ÇOCUĞUN DUYGULARINI CİDDİYE ALIN
3. Mevcut durumla ilgili olarak çocuklar arasında gelişen çatışmalara nasıl tepki vermeliyim?
Grubumuzda çocuklar krize üzgün bir şekilde tepki veriyorsa ve belki de farklı bakış açıları nedeniyle çatışıyorsa, çocukların söylediklerinin arkasına bakmaya çalışmalıyız. Çocuğu duygularında ciddiye almalı ve görüldüğü hissini iletmeliyiz: Krizden çok etkilendiğini görebiliyorum, bu gerçekten çok üzücü bir konu.
Bu tür çatışmalara eşlik ederken, önyargı-bilinçli eğitim alanıyla bağlantılar vardır. Sözde basit iyi ve kötü kategorilerine ayırmaya mümkün olduğunca karşı çıkılmalıdır. Farklı görüşlerin var olduğunu ve bunun normal olduğunu vurgulamak önemlidir.
MEDYADAKİ FARKLI BAKIŞ AÇILARINA KARŞI ÇOCUKLAR
Özellikle üçüncü sınıftan itibaren daha büyük çocuklarda medya eğitimi bununla ilişkilendirilebilir: Medya ve orada gösterilen farklı bakış açılarıyla nasıl başa çıkabiliriz? Daha küçük çocuklarla çözüm odaklı sorular sormak yardımcı olabilir: Konunun sizi üzdüğünü görebiliyorum. Depremin gerçekleşmiş olması konusunda şu anda bir şey yapamayız, ancak depremden etkilenen insanlara nasıl yardım edebileceğimizi düşünebiliriz.
Sınıf içinde karşıt gruplar oluştururken, takım kurma yöntemleri ortak noktaları harekete geçirecek şekilde vurgulanmalıdır.
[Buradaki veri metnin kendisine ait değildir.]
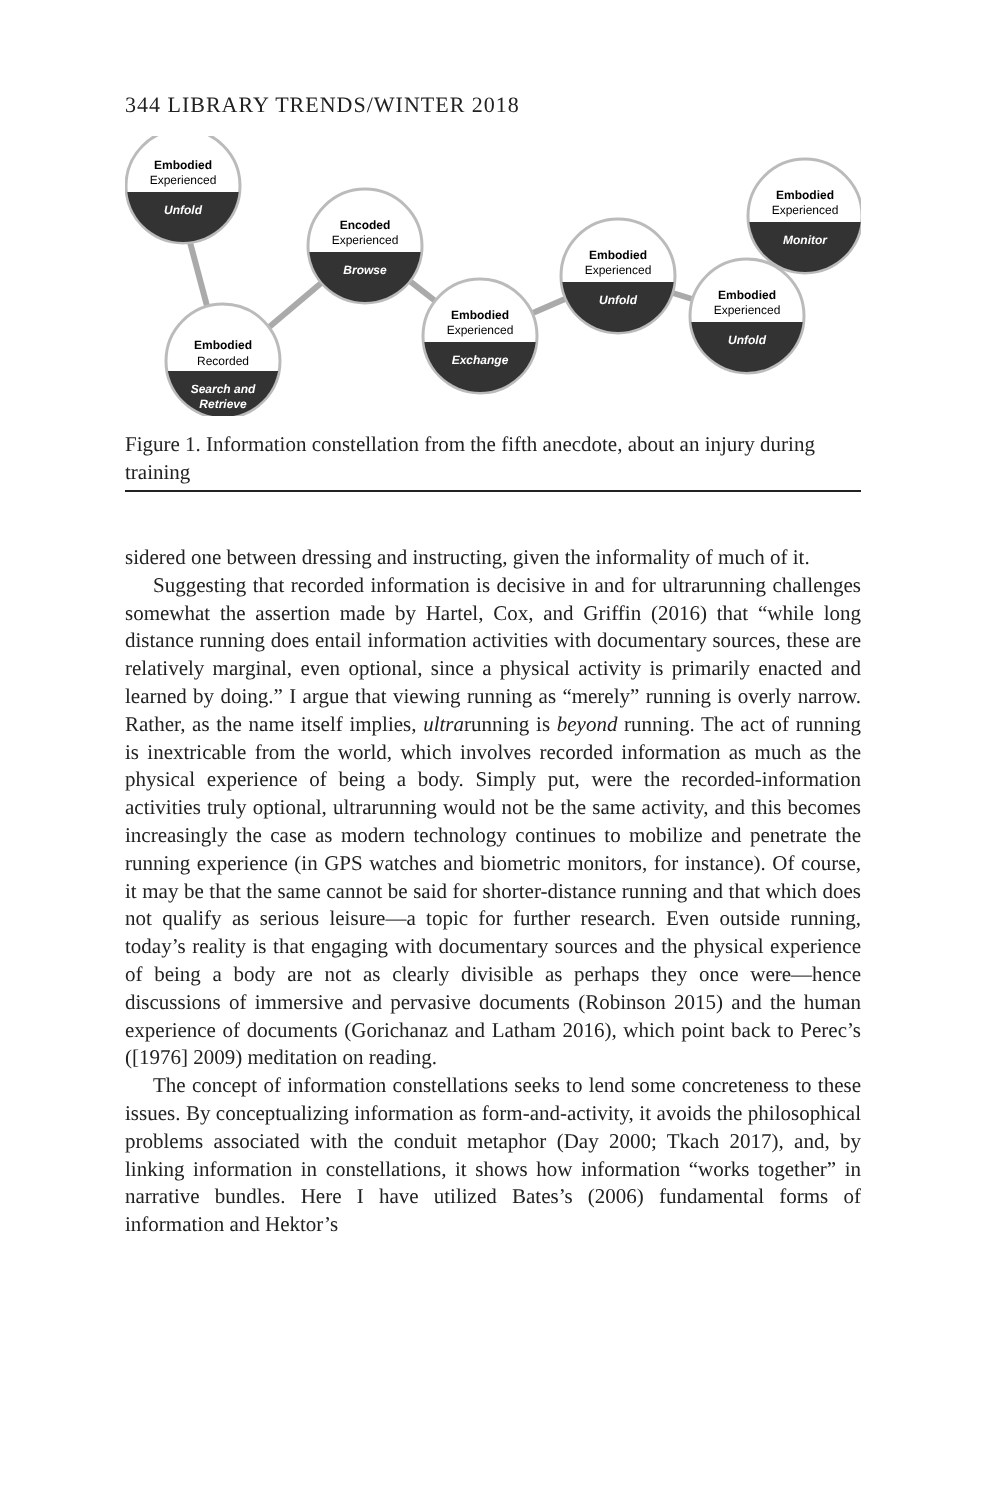344 LIBRARY TRENDS/WINTER 2018
Embodied
Experienced
Unfold
Embodied
Recorded
Search and
Retrieve
Encoded
Experienced
Browse
Embodied
Experienced
Exchange
Embodied
Experienced
Unfold
Embodied
Experienced
Unfold
Embodied
Experienced
Monitor
Figure 1. Information constellation from the fifth anecdote, about an injury during training
sidered one between dressing and instructing, given the informality of much of it.
Suggesting that recorded information is decisive in and for ultrarunning challenges somewhat the assertion made by Hartel, Cox, and Griffin (2016) that “while long distance running does entail information activities with documentary sources, these are relatively marginal, even optional, since a physical activity is primarily enacted and learned by doing.” I argue that viewing running as “merely” running is overly narrow. Rather, as the name itself implies, ultrarunning is beyond running. The act of running is inextricable from the world, which involves recorded information as much as the physical experience of being a body. Simply put, were the recorded-information activities truly optional, ultrarunning would not be the same activity, and this becomes increasingly the case as modern technology continues to mobilize and penetrate the running experience (in GPS watches and biometric monitors, for instance). Of course, it may be that the same cannot be said for shorter-distance running and that which does not qualify as serious leisure—a topic for further research. Even outside running, today’s reality is that engaging with documentary sources and the physical experience of being a body are not as clearly divisible as perhaps they once were—hence discussions of immersive and pervasive documents (Robinson 2015) and the human experience of documents (Gorichanaz and Latham 2016), which point back to Perec’s ([1976] 2009) meditation on reading.
The concept of information constellations seeks to lend some concreteness to these issues. By conceptualizing information as form-and-activity, it avoids the philosophical problems associated with the conduit metaphor (Day 2000; Tkach 2017), and, by linking information in constellations, it shows how information “works together” in narrative bundles. Here I have utilized Bates’s (2006) fundamental forms of information and Hektor’s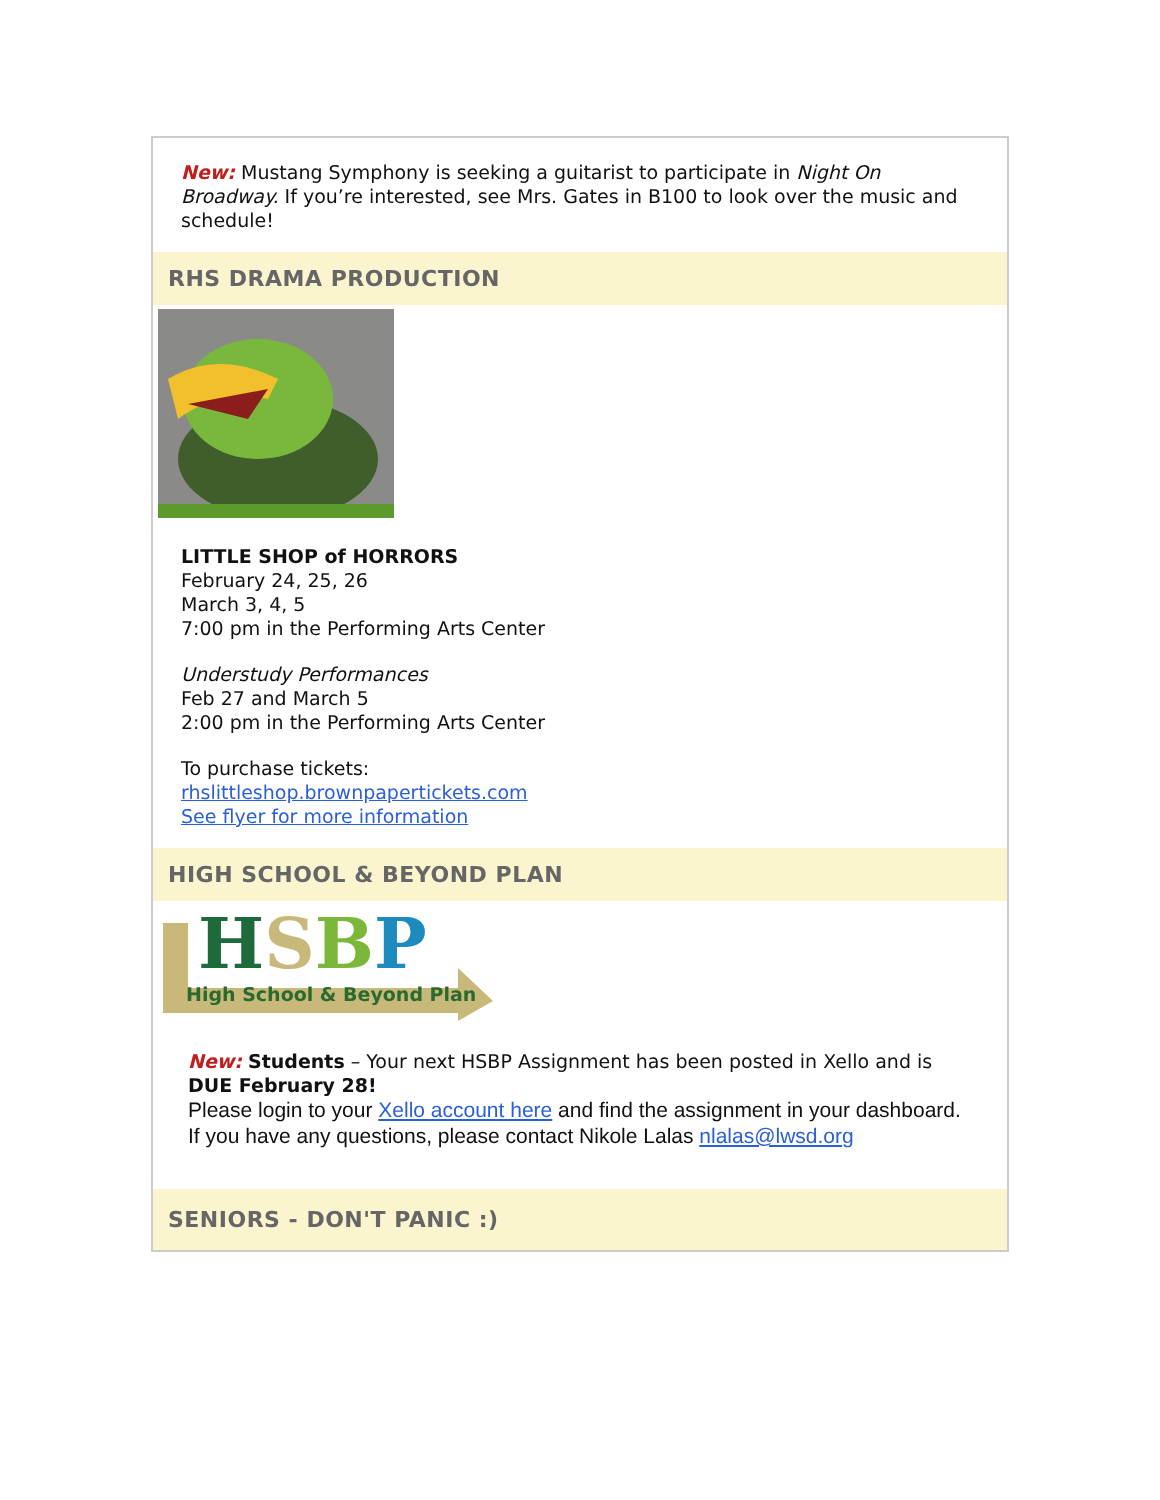New: Mustang Symphony is seeking a guitarist to participate in Night On Broadway. If you’re interested, see Mrs. Gates in B100 to look over the music and schedule!
RHS DRAMA PRODUCTION
LITTLE SHOP of HORRORS
February 24, 25, 26
March 3, 4, 5
7:00 pm in the Performing Arts Center
Understudy Performances
Feb 27 and March 5
2:00 pm in the Performing Arts Center
To purchase tickets:
rhslittleshop.brownpapertickets.com
See flyer for more information
HIGH SCHOOL & BEYOND PLAN
HSBP
High School & Beyond Plan
New: Students – Your next HSBP Assignment has been posted in Xello and is DUE February 28!
Please login to your Xello account here and find the assignment in your dashboard.
If you have any questions, please contact Nikole Lalas nlalas@lwsd.org
SENIORS - DON'T PANIC :)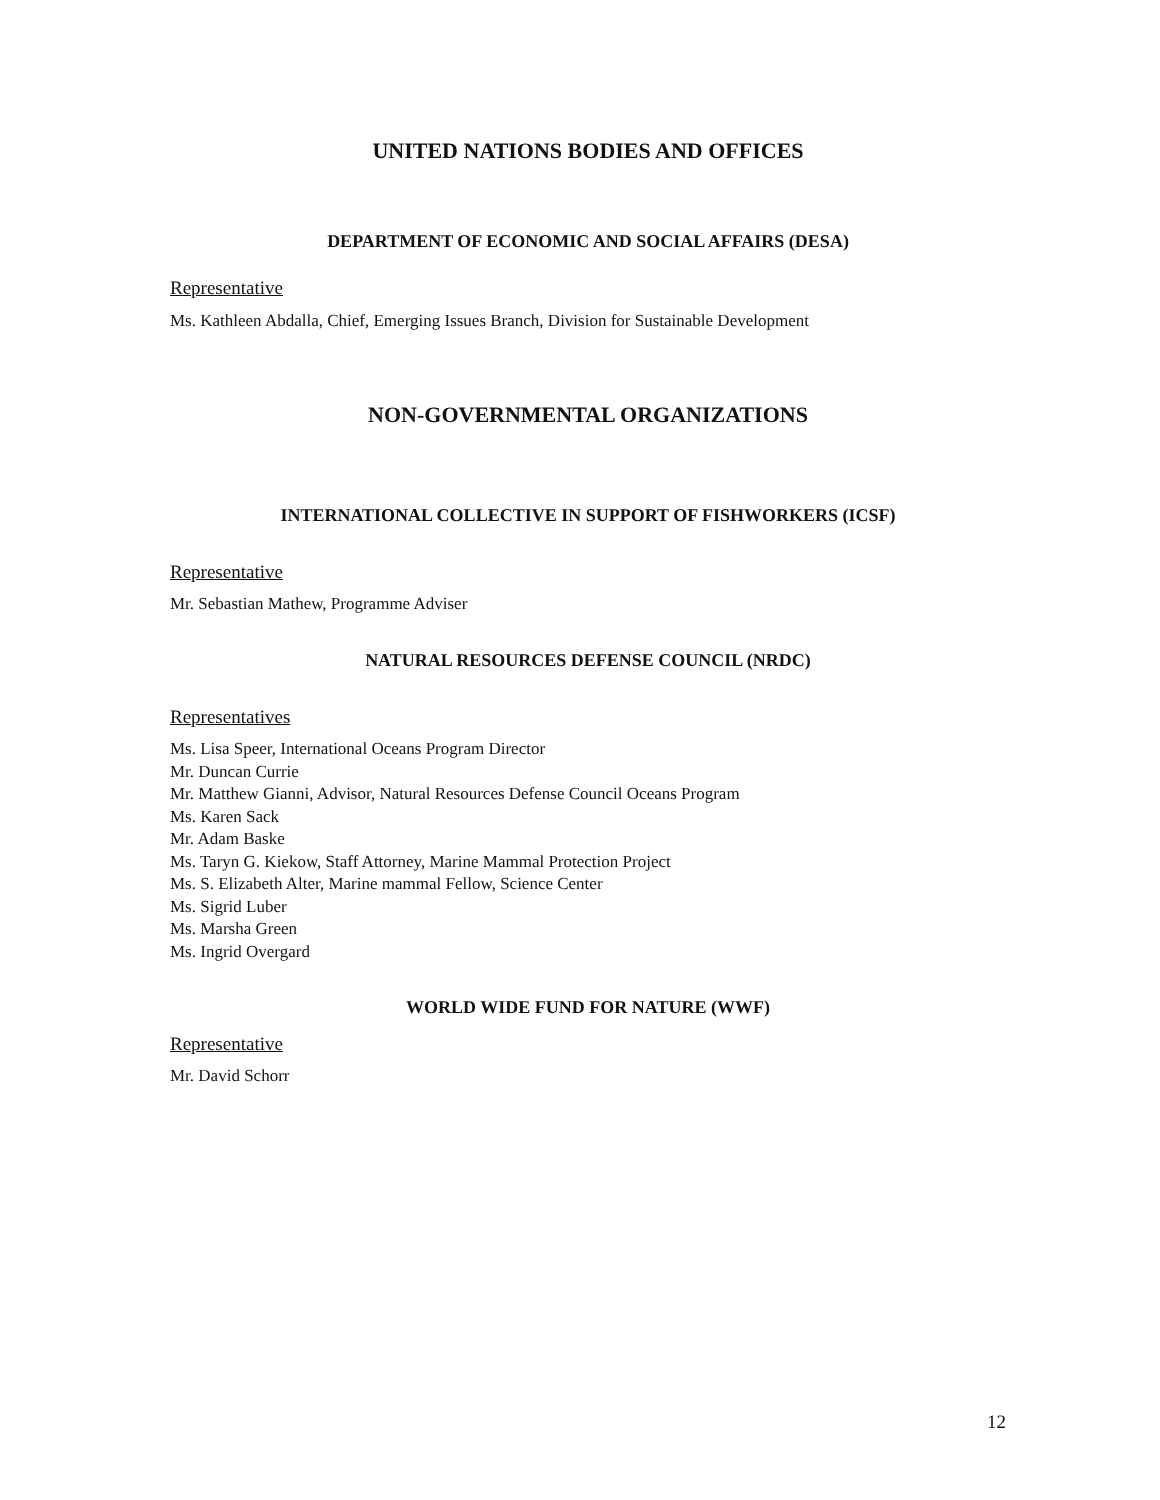UNITED NATIONS BODIES AND OFFICES
DEPARTMENT OF ECONOMIC AND SOCIAL AFFAIRS (DESA)
Representative
Ms. Kathleen Abdalla, Chief, Emerging Issues Branch, Division for Sustainable Development
NON-GOVERNMENTAL ORGANIZATIONS
INTERNATIONAL COLLECTIVE IN SUPPORT OF FISHWORKERS (ICSF)
Representative
Mr. Sebastian Mathew, Programme Adviser
NATURAL RESOURCES DEFENSE COUNCIL (NRDC)
Representatives
Ms. Lisa Speer, International Oceans Program Director
Mr. Duncan Currie
Mr. Matthew Gianni, Advisor, Natural Resources Defense Council Oceans Program
Ms. Karen Sack
Mr. Adam Baske
Ms. Taryn G. Kiekow, Staff Attorney, Marine Mammal Protection Project
Ms. S. Elizabeth Alter, Marine mammal Fellow, Science Center
Ms. Sigrid Luber
Ms. Marsha Green
Ms. Ingrid Overgard
WORLD WIDE FUND FOR NATURE (WWF)
Representative
Mr. David Schorr
12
Örneğin burada krizin kendisinden ziyade ihtiyaç duyulan desteğe odaklanabiliriz. Ve karşıt gruplar, daha iyi nasıl destek sağlanabilir konusunda yarışırlar.
ÇOCUKLARI RAHATLATICI AKTİVİTELER YAPILMALI
4. İnsani krizlere ilişkin korkulara nasıl yanıt verebilirim?
Çocukların duygularını ciddiye almak önemlidir. Örneğin yenilenen doğal afetler gibi korkular önemli koruyucu duygulardır. Çocuğa bu duygunun var olmasının normal olduğu sinyalini vermeliyiz. Aynı zamanda şunu da ifade etmek oldukça önemlidir: Yalnız değilsin, ben senin için buradayım, birisi seni kolluyor. Güven duymak, çocuğun duygusal gelişiminde önemli bir güç ve koruma faktörüdür.
Kendimiz de korkularımızla şimdi ve burada kalmaya dikkat etmeliyiz: Bilinçli medya tüketimi, şu anda güvende olduğumuzu fark etmemize yardımcı olabilir, böylece bunu çocuğa da gösterebiliriz.
Dolayısıyla çocuklara duygularını göstermeleri ve duyarlı olmaları için fırsat vermek önemlidir. Aynı zamanda, basit egzersizlerle bir denge oluşturabilir ve odağı hafif, güçlendirici duygulara yönlendirebiliriz: Bugün ne için minnettarız? Bugün özellikle güzel olan neydi? Özellikle zor dönemlerde, bu olumlu deneyimleri vurgulamak ve olumlu anıları pekiştirmek önemlidir.
Çocuklara duygularını yönlendirebileceklerini ve etkileyebileceklerini öğretebilir, bunu deneyimlemelerini sağlayabiliriz. Bu amaçla nefes egzersizleri veya rahatlama hikayeleri gibi birçok yöntem kullanılabilir.